PROBLEM REQUIREMENTS ▸
In the text about the death and burial of Jesus, who went to Pilate and asked for the body of Jesus?

TEXT ▸
● ● ●

After the Passover, Jesus went to the Mount of Olives and was arrested during that night. What followed was His appearance before the Jewish leaders, then Pilate, the Roman governor, as well as Herod. Finally, in mid-afternoon, Jesus died:

“Now when the sixth hour had come, there was darkness over the whole land until the ninth hour. And at the ninth hour Jesus cried out with a loud voice, saying, ‘Eloi, Eloi, lama sabachthani?’ which is translated, ‘My God, My God, why have You forsaken Me?’… And Jesus cried out with a loud voice, and breathed His last” (Mark 15:33-34; 37).

What happened later on during the final daylight portion of this Passover is relevant to our learning what day of the week it was that these things took place:

“Now when evening had come, because it was the Preparation Day, that is, the day before the Sabbath, Joseph of Arimathea, a prominent council member, who was himself waiting for the kingdom of God, coming and taking courage, went in to Pilate and asked for the body of Jesus. Pilate marveled that He was already dead; and summoning the centurion, he asked him if He had been dead for some time. So when he found out from the centurion, he granted the body to Joseph. Then he bought fine linen, took Him down, and wrapped Him in the linen. And he laid Him in a tomb which had been hewn out of the rock, and rolled a stone against the door of the tomb” (Mark 15:42-46).

Note that this day was also called a “Preparation Day,” and Leviticus 23, verses 6-8, shows that on the first and last day of the Feast of Unleavened Bread a “holy convocation” is to be observed. The “Preparation Day” mentioned here was for the first Holy Day of Unleavened Bread.

● ● ●

DATA BLOCK ▸
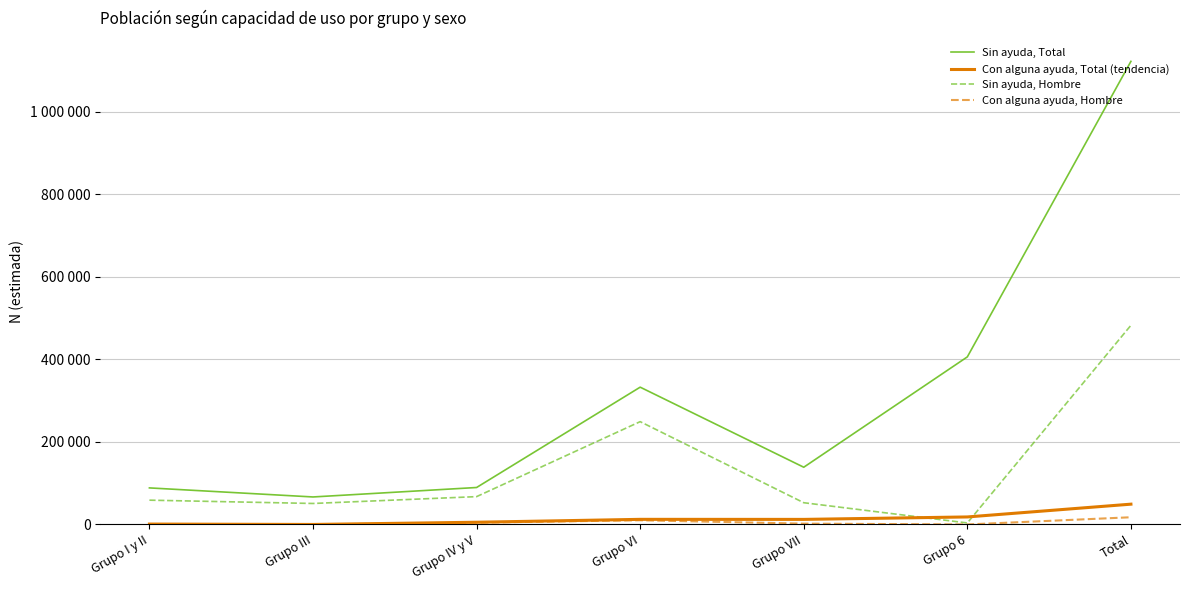

Does the chart have visible grid lines?

Yes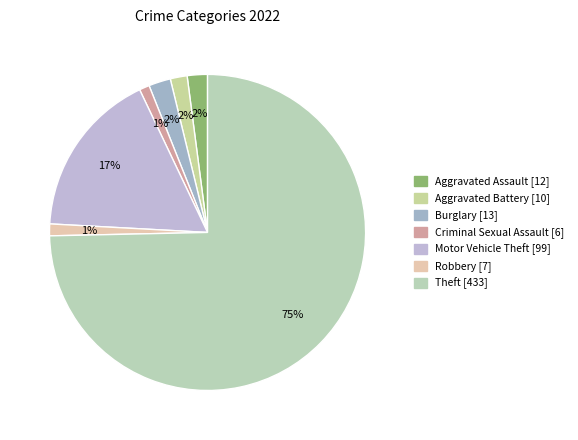

What is the total percentage of Aggravated Assault and Theft?

76.7%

● ● ●

RESULT ▸
Joseph of Arimathea, a prominent council member.